Three-dimensional (3D) in vitro modeling is increasingly relevant as two-dimensional (2D) cultures have been recognized with limits to recapitulate the complex endogenous conditions in the body. Additionally, fabrication technology is more accessible than ever. Bioprinting, in particular, is an additive manufacturing technique that expands the capabilities of in vitro studies by precisely depositing cells embedded within a 3D biomaterial scaffold that acts as temporary extracellular matrix (ECM).
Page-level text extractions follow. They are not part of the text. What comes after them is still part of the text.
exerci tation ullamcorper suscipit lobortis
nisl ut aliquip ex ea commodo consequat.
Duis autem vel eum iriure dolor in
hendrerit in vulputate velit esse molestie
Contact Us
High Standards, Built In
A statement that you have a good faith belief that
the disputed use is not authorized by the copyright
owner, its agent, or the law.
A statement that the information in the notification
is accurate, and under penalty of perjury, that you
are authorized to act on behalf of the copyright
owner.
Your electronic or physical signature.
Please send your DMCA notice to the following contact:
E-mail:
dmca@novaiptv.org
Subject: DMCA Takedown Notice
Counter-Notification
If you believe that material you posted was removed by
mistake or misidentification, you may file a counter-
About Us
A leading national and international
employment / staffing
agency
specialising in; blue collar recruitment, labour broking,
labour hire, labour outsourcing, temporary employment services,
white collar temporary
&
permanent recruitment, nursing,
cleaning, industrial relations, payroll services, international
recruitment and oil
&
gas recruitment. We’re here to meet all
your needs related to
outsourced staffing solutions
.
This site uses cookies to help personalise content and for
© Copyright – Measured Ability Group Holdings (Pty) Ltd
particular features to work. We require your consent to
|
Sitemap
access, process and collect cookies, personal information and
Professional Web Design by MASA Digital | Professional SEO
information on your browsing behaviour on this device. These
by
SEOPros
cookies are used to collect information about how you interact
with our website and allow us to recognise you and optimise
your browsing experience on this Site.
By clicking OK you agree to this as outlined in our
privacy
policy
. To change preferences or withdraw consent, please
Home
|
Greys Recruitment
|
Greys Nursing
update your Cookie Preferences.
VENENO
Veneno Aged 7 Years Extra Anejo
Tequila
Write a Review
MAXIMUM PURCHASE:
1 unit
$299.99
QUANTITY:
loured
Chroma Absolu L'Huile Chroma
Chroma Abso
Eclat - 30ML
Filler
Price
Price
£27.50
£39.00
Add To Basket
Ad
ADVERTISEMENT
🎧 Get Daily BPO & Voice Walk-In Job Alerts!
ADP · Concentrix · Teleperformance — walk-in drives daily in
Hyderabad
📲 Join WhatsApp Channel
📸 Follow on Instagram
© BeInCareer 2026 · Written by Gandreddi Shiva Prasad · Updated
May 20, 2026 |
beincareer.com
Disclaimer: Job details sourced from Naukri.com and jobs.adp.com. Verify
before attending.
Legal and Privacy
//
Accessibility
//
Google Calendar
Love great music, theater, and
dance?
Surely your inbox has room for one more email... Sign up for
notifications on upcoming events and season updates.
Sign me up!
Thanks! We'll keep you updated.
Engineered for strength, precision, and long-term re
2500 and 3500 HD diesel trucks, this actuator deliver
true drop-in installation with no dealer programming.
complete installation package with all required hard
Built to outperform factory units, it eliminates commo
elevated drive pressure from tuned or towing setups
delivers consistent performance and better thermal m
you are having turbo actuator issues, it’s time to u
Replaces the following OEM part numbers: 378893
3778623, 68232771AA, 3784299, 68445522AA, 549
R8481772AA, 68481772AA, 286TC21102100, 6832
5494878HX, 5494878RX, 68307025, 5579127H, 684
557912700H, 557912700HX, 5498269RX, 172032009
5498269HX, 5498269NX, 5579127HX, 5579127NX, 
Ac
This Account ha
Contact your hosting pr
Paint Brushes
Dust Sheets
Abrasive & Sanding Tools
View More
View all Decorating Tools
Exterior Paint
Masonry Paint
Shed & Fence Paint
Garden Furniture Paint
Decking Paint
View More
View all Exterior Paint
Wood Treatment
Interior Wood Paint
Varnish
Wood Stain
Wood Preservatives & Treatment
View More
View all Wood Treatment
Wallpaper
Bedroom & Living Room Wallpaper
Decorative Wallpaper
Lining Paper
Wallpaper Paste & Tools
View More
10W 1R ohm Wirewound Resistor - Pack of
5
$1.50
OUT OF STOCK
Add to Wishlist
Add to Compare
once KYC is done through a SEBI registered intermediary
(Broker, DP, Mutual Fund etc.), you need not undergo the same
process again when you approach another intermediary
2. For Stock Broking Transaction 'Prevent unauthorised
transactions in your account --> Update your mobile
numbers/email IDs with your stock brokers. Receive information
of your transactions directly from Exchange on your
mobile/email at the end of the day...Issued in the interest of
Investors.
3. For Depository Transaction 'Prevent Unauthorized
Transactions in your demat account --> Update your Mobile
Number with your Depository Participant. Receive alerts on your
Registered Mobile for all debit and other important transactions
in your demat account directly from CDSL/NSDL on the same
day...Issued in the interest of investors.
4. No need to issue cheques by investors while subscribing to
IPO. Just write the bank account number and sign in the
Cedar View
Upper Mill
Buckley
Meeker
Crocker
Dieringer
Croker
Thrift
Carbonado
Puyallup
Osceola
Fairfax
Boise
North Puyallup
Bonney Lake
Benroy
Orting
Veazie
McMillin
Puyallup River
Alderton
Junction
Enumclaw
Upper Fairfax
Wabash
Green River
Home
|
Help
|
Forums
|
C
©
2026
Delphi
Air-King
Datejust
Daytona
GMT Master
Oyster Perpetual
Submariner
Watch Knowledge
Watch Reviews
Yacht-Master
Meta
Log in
More importantly, bioprinting has vast potential for customization. This allows users to manipulate parameters such as scaffold design, biomaterial selection, and cell types, to create specialized biomimetic 3D systems.

The development of a 3D system is important to recapitulate the bone marrow (BM) microenvironment since this particular organ cannot be mimicked with other methods such as organoids. The 3D system can be used to study the interactions between native BM cells and metastatic breast cancer cells (BCCs). Although not perfect, such a system can recapitulate the BM microenvironment. Mesenchymal stem cells (MSCs), a key population within the BM, are known to communicate with BCCs invading the BM and to aid in their transition into dormancy. Dormant BCCs are cycling quiescent and resistant to chemotherapy, which allows them to survive in the BM to resurge even after decades. These persisting BCCs have been identified as the stem cell subset. These BCCs exhibit self-renewal and can be induced to differentiate. More importantly, this BCC subset can initiate tumor formation, exert chemoresistance, and form gap junction with endogenous BM stroma, including MSCs. The bioprinted model detailed in this chapter creates a MSC-BC stem cell coculture system to study intercellular interactions in a model that is more representative of the endogenous 3D microenvironment than conventional 2D cultures. The method can reliably seed primary BM MSCs and BC stem cells within a bioprinted scaffold fabricated from CELLINK Bioink. Since bioprinting is a highly customizable technique, parameters described in this method (i.e., cell–cell ratio, scaffold dimensions) can easily be altered to serve other applications, including studies on hematopoietic regulation.